# Uchiha's Mangekyou Sharingan Gif



## Perseverance (May 18, 2008)

Created this for experimental/learning purposes. Tell me what you think - 

*Version 1*



*Version 2*



*Version 3*



*Version 4*



*Version 5* - Added Raw Video



*Final Version* - Added Background eyes effect


----------



## Alex (May 18, 2008)

Not bad 

I think I had a gif like that as an Avi.

It'd be cooler if the people in backround did something.


----------



## TekJounin (May 18, 2008)

Pretty nifty.  Could the words under Itachi's animated eye be removed?  They're too small to read properly & sort of detract from the animation.


----------



## Perseverance (May 18, 2008)

TekJounin said:


> Pretty nifty.  Could the words under Itachi's animated eye be removed?  They're too small to read properly & sort of detract from the animation.



ye i guess i could do that. I only had the sub version, could try searching for a raw version. 

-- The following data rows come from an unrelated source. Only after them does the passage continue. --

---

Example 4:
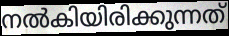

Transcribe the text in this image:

നൽകിയിരിക്കുന്നത്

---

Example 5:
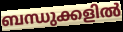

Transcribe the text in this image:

ബന്ധുക്കളിൽ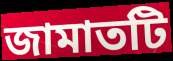
জামাতটি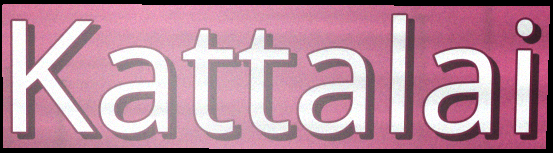
KattalaiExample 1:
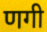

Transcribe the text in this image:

णगी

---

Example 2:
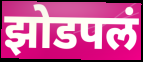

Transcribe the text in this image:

झोडपलं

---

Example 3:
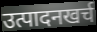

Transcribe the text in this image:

उत्पादनखर्च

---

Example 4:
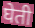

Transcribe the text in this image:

घेती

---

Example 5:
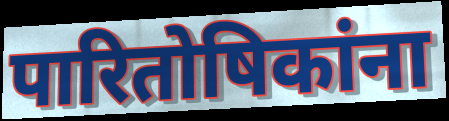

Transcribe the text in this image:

पारितोषिकांना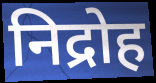
निद्रोह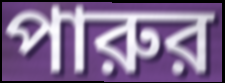
পারুর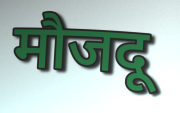
मौजदू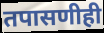
तपासणीही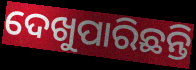
ଦେଖୁପାରିଛନ୍ତି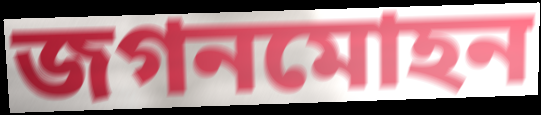
জগনমোহনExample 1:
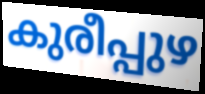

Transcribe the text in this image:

കുരീപ്പുഴ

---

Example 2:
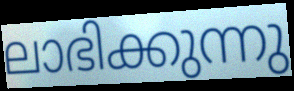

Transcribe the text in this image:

ലാഭിക്കുന്നു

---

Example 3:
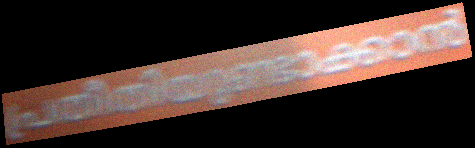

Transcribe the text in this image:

പ്രതീതിയുണ്ടാക്കാൻ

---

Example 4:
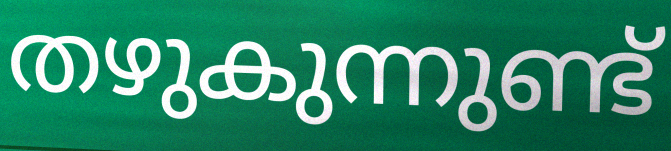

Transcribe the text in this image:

തഴുകുന്നുണ്ട്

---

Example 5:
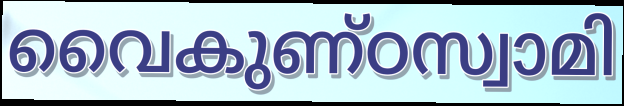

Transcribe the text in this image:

വൈകുണ്ഠസ്വാമി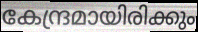
കേന്ദ്രമായിരിക്കുംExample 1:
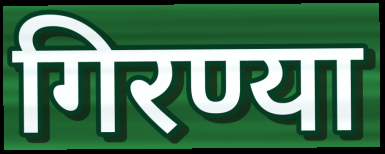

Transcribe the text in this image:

गिरण्या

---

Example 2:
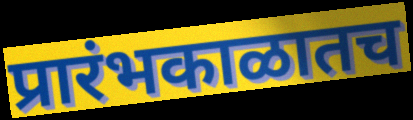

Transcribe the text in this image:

प्रारंभकाळातच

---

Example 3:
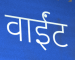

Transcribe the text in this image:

वाईंट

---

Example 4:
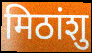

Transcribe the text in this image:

मिठांशु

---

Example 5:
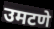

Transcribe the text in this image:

उमटणेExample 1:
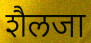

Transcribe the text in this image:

शैलजा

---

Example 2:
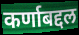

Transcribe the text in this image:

कर्णाबद्दल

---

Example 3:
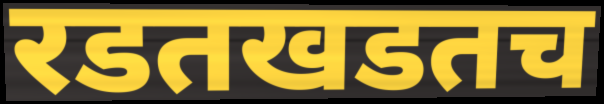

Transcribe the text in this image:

रडतखडतच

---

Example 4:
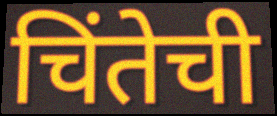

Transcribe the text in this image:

चिंतेची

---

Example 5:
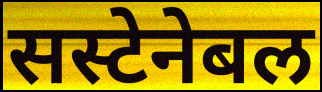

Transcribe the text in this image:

सस्टेनेबल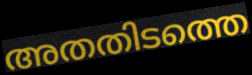
അതതിടത്തെ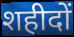
शहीदों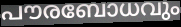
പൗരബോധവും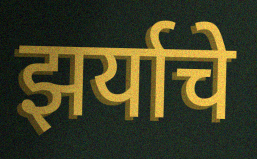
झर्याचेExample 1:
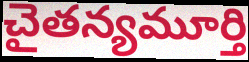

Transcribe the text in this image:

@Alex - maybe that's something for me to improve on


----------



## karaseechakra (May 18, 2008)

Not bad at all. Well better than anything i could have made and i agree about the subtitles try and find a raw episode or even the cartoon network episode will do (If it's been releced yet) because the subtitles are really annoying. 
But other than the subs it's great.


----------



## Lust (May 18, 2008)

ove 'em


----------



## Tefax (May 18, 2008)

not bad, not bad  Keep it up


----------



## Noitora (May 18, 2008)

Nice work, lotsa Uchiha


----------



## Velvet (May 18, 2008)

uchiha....nice


----------



## Perseverance (May 18, 2008)

Added tekjounin's advice. Changed the video to Raw version. Also made the overall image larger.



Next thing i'm going to try and do is have the background characters have some kind of animation.

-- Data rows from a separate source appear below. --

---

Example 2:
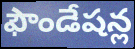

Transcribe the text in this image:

ఫౌండేషన్ల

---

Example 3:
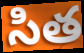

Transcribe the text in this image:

సిత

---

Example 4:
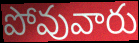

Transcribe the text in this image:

పోవువారు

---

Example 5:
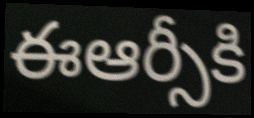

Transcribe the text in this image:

ఈఆర్సీకిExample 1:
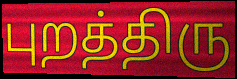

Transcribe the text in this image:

புறத்திரு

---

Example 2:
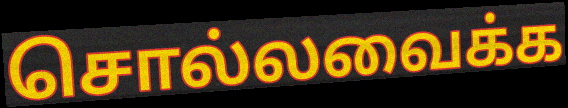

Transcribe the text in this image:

சொல்லவைக்க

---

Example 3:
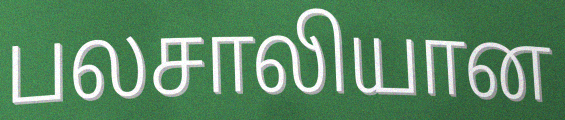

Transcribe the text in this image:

பலசாலியான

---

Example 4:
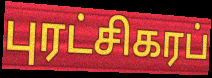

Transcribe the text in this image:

புரட்சிகரப்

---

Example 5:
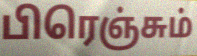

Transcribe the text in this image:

பிரெஞ்சும்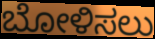
ಬೋಳಿಸಲು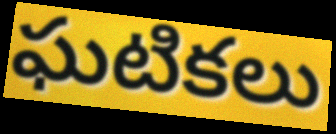
ఘటికలు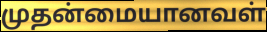
முதன்மையானவள்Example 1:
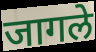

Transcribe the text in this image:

जागले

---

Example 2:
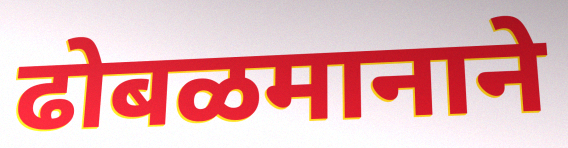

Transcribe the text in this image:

ढोबळमानाने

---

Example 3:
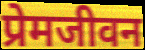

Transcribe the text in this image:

प्रेमजीवन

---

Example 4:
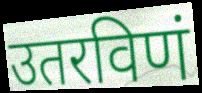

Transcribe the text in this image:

उतरविणं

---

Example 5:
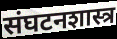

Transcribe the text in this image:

संघटनशास्त्रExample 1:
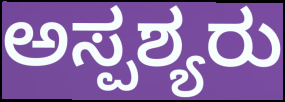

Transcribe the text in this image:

ಅಸ್ಪಶ್ಯರು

Thanks for the feedback guys.


----------



## Perseverance (May 18, 2008)

Ok, here's my final final version. Added a background animation. Thanks for all the suggestions guys


----------



## Rion Ryuzaki (May 19, 2008)

awesome


----------



## Sasuke (May 23, 2008)

The final version looks awesome.


----------



## Musou-Enrai (May 23, 2008)

Looks good.  I like the 5th version the most.


----------



## Soldier (May 23, 2008)

Thats really nice! it's fun too watch


----------



## Nae'blis (May 23, 2008)

Not bad creations in the slightest.


----------



## Grimmjow (May 23, 2008)

quite funny good job


----------



## PlayStation (May 23, 2008)

Nice,I like the concept with the background


----------



## maximilyan (May 23, 2008)

you did a good job here. though the degree of difference in some of them isnt great enough to make in an individual piec.


----------



## Ashiya (May 24, 2008)

Nice effects. I like how their eyes light up in the abckground image especially


----------



## Gary (May 24, 2008)

good job remove the words for it to be great


----------



## KakU Camui (May 25, 2008)

That's really really awesomepek


----------



## faithless (May 25, 2008)

Version 5 & 6 wins.


----------



## S.A.S (Jun 3, 2008)

Thats so good how did you do that


----------